Belfast Telegraph

Hillary Clinton y leads the tributes to queen of campaigners Inez McCormack.

By Donna Deeney

US Secretary of State Hillary Clinton has expressed her deep sadness at news of the death of trade unionist and human rights activist Inez McCormack.

Mrs McCormack lost her battle against breast and colon cancer on Monday at the Foyle Hospice in her home city of Londonderry.

Describing Mrs McCormack as her “dear friend”, Mrs Clinton said: “For decades Inez promoted peace and reconciliation in her beloved Northern Ireland and around the world.

“She challenged women and men to find a way to put aside their differences, move past hurt and anger, and work together to end violence and build a fair and lasting peace.

“It was a tremendous challenge, but Inez met it with joy.”

Foyle MP Mark Durkan led local tributes to the Derry activist who was portrayed by Academy Award winning actress Meryl Streep in a play about her life, describing the 66-year-old activist as “articulate, compassionate and steadfast”.

He said: “Inez McCormack was impressive and effective in all she did.

“She stood for workers’ rights, for women’s rights, for equality and public services.

“As an organiser and as an advocate she championed the right of those serving others for lower pay than they deserved.

“Her contribution to public life went beyond her primary role as a worker’s defender as she helped to benchmark the values, principles and protections that were needed for a fair and stable society.”

Irish president Michael D Higgins said Mrs McCormack was a passionate and committed human rights activist who fought all her life for the creation of a fairer society.

“As the the first President of ICTU, the first woman full-time official of the National Union of Public Employees; the first woman Regional Secretary of UNISON the first woman elected to the Northern Ireland Committee of Congress and its first woman Chair, she left behind a great legacy,” he said.

Current ICTU president Eugene McGlone said her track record in women's and human rights was “unequalled”, while Unison regional secretary Patricia McKeown said she had “touched the lives of thousands of ordinary women and men”.

Liam Gallagher, secretary of the Derry Trades Union Council, added: “Inez fought her illness bravely and I am deeply saddened to learn that she has died.

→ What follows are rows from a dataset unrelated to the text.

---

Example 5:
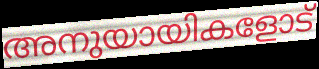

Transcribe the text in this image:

അനുയായികളോട്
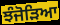
ਝੰਜੋੜਿਆ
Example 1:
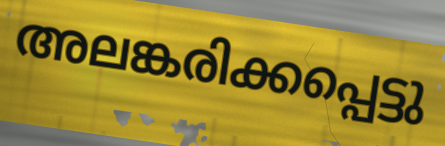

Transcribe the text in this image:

അലങ്കരിക്കപ്പെട്ടു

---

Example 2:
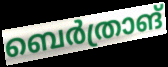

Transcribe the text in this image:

ബെർത്രാങ്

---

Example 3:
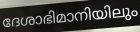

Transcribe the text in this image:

ദേശാഭിമാനിയിലും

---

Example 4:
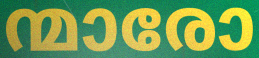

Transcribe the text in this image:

ന്മാരോ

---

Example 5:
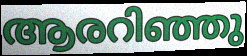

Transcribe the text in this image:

ആരറിഞ്ഞു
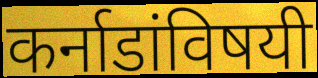
कर्नाडांविषयी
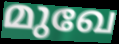
മുഖേ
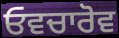
ਓਵਚਾਰੋਵ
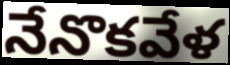
నేనొకవేళ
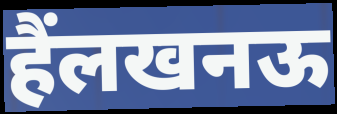
हैंलखनऊ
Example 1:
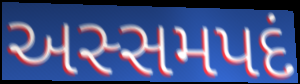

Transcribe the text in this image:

અસ્સમપદં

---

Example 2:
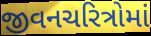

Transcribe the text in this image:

જીવનચરિત્રોમાં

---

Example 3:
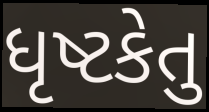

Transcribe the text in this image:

ધૃષ્ટકેતુ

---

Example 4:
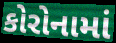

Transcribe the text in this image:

કોરોનામાં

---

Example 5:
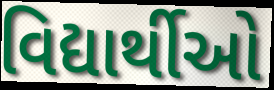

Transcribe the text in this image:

વિદ્યાર્થીઓ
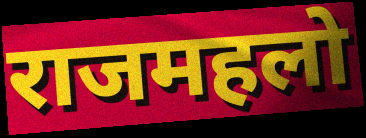
राजमहलो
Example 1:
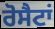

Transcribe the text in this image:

ਰੋਸੈਟਾਂ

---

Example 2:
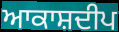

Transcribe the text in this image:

ਆਕਾਸ਼ਦੀਪ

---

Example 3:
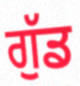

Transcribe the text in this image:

ਗੁੱਡ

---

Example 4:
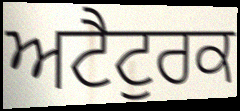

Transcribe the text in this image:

ਅਟੈਟੁਰਕ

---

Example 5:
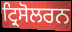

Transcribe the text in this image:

ਟ੍ਰਿਸੋਲਰਨ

“She was fearless and championed on behalf of public service workers not just in Derry but everywhere she could, and she will be so sadly missed.”

Activist and Belfast Telegraph columnist Eamonn McCann recalled that the first time he encountered Inez was when he was a young student at Queen’s University.

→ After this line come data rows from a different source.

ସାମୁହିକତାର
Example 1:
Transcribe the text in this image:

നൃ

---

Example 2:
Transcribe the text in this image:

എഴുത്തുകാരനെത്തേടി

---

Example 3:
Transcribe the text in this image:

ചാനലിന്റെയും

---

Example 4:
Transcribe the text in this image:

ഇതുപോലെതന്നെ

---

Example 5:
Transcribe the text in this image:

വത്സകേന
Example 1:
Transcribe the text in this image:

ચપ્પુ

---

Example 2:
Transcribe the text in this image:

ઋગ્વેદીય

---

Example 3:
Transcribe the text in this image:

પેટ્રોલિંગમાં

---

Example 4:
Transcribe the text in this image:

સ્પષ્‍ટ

He said: “This was at a time when there would have been very few women with prominent positions with the trade unions so she was a trailblazer for those who have come behind her.

“She was a very engaging, strong-minded woman and while I didn't always agree with her and our opinions would have differed on certain things, we never fell out about it and I liked her for that.”

Background

Inez McCormack was the first female full-time official of the National Union of Public Employees where she worked from 1976 to 1990, the first female regional secretary of Unison in 1993, and the first woman to hold the office of President of the Irish Congress of Trade Unions from 2000-2002. Her work was portrayed on stage in a play, Seven, capturing the lives of Inez and six other women. She was played by Oscar-winning actress Meryl Streep. That production grew out of her involvement with Vital Voices, set up by Hillary Clinton.